Goal of the exercise:
Please rewrite the entries from the line with "median 470, box" to the line with "Reading left to right, list", replacing "series" with "dataset" and leaving everything else unchanged.

==*==

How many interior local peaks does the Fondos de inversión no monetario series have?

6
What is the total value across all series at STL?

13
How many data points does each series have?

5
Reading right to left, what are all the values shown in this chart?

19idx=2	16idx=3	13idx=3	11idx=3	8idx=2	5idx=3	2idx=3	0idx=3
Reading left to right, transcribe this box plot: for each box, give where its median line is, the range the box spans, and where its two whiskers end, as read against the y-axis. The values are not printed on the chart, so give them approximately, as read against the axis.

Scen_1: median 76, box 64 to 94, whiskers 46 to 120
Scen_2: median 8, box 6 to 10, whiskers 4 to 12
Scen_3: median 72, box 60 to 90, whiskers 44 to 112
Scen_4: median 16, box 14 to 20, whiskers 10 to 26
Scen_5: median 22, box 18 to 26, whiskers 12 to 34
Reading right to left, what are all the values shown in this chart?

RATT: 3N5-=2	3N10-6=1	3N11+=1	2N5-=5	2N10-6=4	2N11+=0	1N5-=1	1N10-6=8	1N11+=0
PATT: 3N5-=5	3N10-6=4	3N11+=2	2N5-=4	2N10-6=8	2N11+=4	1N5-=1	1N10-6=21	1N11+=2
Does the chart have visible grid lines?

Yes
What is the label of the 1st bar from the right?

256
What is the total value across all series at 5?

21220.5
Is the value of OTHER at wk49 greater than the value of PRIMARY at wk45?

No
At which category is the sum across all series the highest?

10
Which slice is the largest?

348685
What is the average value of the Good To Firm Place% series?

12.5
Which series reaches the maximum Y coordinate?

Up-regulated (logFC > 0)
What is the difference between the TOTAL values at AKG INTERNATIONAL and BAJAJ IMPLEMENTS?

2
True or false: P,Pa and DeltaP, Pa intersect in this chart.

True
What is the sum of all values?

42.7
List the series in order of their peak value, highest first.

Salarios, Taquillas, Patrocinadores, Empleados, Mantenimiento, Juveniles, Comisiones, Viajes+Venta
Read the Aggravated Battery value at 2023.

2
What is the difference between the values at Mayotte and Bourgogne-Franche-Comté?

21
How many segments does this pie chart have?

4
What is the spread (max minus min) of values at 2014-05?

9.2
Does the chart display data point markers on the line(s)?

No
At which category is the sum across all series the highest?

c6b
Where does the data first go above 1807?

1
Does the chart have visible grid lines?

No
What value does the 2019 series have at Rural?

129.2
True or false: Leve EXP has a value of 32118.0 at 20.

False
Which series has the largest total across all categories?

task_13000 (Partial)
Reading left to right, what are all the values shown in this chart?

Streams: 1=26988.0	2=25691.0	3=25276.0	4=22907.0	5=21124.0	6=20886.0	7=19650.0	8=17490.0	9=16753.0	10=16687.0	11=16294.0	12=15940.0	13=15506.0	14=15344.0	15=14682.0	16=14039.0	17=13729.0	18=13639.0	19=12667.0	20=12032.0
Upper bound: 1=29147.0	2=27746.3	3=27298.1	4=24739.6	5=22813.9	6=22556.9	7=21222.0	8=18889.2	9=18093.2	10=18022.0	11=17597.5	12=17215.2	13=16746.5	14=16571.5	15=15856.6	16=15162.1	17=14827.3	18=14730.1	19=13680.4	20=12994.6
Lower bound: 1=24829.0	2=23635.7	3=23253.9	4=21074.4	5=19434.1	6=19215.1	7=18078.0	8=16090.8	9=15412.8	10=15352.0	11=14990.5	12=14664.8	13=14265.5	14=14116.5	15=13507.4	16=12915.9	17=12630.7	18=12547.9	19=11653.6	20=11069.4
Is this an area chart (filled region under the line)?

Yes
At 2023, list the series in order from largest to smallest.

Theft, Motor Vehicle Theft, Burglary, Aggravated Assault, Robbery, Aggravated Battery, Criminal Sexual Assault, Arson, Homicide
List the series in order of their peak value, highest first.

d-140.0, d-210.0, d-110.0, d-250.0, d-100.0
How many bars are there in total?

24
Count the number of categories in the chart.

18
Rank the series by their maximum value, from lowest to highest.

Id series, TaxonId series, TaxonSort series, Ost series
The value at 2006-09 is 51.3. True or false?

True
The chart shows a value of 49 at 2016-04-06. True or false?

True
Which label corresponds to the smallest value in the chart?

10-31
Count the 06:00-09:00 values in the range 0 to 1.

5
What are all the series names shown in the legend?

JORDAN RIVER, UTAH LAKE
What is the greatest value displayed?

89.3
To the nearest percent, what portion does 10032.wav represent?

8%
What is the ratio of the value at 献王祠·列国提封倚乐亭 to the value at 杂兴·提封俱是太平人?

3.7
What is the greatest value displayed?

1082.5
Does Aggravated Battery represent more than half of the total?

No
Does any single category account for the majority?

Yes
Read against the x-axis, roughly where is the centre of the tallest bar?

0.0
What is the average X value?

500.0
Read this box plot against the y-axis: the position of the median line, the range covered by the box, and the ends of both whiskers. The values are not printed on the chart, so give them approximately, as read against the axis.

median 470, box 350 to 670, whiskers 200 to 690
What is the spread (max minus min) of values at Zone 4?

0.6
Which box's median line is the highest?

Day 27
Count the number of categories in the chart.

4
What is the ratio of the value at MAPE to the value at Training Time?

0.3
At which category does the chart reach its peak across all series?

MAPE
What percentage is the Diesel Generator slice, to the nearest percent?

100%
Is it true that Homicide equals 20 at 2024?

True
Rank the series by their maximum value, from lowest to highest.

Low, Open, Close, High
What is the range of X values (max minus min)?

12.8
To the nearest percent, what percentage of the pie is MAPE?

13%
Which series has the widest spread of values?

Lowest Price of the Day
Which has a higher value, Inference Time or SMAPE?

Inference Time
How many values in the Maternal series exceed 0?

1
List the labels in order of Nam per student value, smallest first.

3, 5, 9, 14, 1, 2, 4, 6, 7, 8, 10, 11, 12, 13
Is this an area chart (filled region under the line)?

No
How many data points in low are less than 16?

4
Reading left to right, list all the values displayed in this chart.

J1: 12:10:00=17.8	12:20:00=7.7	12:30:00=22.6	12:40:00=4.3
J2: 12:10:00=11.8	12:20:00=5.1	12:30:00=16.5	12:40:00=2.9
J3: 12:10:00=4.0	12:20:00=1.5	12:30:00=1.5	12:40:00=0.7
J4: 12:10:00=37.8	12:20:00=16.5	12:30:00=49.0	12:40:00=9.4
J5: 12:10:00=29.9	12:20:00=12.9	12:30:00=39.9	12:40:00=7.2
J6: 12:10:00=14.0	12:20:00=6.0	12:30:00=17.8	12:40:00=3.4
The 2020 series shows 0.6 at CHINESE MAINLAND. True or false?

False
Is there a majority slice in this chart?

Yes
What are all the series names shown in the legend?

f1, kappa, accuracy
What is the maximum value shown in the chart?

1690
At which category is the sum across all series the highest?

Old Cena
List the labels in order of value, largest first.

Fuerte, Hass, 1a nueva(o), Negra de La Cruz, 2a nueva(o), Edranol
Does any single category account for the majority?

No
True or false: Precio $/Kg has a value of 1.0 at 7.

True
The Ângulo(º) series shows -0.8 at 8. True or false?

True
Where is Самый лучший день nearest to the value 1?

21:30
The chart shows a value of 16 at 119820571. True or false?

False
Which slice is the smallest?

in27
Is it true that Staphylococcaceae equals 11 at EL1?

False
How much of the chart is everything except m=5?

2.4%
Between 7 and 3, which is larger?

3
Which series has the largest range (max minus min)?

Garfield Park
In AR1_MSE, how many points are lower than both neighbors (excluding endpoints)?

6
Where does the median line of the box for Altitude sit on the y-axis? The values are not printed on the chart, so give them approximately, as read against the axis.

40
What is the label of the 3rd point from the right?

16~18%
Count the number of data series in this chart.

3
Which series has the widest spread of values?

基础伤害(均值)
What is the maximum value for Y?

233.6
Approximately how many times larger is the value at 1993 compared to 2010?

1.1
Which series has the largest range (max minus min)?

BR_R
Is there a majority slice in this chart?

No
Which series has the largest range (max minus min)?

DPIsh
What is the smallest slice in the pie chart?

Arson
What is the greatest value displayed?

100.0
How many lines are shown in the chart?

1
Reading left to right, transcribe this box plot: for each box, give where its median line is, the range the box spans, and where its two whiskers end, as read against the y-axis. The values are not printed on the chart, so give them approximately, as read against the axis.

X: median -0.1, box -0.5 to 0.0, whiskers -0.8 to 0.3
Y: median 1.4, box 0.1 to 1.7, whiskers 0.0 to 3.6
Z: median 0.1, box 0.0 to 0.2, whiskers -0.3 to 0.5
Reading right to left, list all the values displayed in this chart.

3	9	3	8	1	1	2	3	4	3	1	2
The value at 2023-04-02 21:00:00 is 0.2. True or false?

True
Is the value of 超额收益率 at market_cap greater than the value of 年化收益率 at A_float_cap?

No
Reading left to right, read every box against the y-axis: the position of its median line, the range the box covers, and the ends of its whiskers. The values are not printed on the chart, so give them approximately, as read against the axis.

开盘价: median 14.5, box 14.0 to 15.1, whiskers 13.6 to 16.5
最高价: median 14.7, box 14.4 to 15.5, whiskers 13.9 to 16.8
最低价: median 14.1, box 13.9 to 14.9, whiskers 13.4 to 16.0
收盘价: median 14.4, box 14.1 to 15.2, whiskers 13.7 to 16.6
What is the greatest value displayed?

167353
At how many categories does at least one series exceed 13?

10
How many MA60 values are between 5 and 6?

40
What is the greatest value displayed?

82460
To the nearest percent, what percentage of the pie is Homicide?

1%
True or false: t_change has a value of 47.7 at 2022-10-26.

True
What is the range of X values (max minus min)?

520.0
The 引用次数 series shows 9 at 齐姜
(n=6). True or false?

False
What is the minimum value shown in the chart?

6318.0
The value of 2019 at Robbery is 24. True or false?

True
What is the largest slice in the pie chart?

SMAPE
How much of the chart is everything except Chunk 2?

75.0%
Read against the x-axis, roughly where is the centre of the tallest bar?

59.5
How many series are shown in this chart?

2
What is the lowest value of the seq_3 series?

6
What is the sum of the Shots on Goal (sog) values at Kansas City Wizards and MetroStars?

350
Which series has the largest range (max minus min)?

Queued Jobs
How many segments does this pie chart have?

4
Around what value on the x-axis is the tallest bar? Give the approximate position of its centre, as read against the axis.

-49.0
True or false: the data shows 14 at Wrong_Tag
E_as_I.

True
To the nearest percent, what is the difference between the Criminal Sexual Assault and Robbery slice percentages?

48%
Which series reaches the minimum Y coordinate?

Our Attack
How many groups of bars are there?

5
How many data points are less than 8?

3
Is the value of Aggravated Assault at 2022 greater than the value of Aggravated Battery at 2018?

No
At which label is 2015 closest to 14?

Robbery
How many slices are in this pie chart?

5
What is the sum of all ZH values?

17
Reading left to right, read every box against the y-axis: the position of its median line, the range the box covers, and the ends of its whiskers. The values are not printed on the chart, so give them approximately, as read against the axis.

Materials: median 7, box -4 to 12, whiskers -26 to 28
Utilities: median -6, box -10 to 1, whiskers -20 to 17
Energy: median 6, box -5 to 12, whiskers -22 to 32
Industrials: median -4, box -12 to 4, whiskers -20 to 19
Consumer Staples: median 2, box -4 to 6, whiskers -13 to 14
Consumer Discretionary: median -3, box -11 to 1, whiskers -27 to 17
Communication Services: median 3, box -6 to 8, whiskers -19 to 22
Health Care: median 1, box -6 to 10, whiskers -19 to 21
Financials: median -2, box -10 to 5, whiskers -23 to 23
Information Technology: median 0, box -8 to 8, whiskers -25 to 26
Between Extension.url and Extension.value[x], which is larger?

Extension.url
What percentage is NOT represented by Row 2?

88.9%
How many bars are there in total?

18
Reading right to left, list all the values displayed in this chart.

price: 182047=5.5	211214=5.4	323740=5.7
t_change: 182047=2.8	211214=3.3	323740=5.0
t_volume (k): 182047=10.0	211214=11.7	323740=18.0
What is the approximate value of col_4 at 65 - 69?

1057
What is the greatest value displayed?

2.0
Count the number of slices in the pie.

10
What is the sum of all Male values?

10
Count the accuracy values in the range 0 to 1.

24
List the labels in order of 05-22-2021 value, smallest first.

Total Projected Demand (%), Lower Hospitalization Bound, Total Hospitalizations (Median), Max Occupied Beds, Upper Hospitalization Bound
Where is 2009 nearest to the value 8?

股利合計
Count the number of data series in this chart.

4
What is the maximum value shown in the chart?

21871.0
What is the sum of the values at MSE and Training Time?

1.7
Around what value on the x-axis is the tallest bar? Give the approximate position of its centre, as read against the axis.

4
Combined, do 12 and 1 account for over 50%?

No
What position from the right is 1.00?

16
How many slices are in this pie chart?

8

==*==

Task answer:
median 470, box 350 to 670, whiskers 200 to 690
What is the spread (max minus min) of values at Zone 4?

0.6
Which box's median line is the highest?

Day 27
Count the number of categories in the chart.

4
What is the ratio of the value at MAPE to the value at Training Time?

0.3
At which category does the chart reach its peak across all dataset?

MAPE
What percentage is the Diesel Generator slice, to the nearest percent?

100%
Is it true that Homicide equals 20 at 2024?

True
Rank the dataset by their maximum value, from lowest to highest.

Low, Open, Close, High
What is the range of X values (max minus min)?

12.8
To the nearest percent, what percentage of the pie is MAPE?

13%
Which dataset has the widest spread of values?

Lowest Price of the Day
Which has a higher value, Inference Time or SMAPE?

Inference Time
How many values in the Maternal dataset exceed 0?

1
List the labels in order of Nam per student value, smallest first.

3, 5, 9, 14, 1, 2, 4, 6, 7, 8, 10, 11, 12, 13
Is this an area chart (filled region under the line)?

No
How many data points in low are less than 16?

4
Reading left to right, list all the values displayed in this chart.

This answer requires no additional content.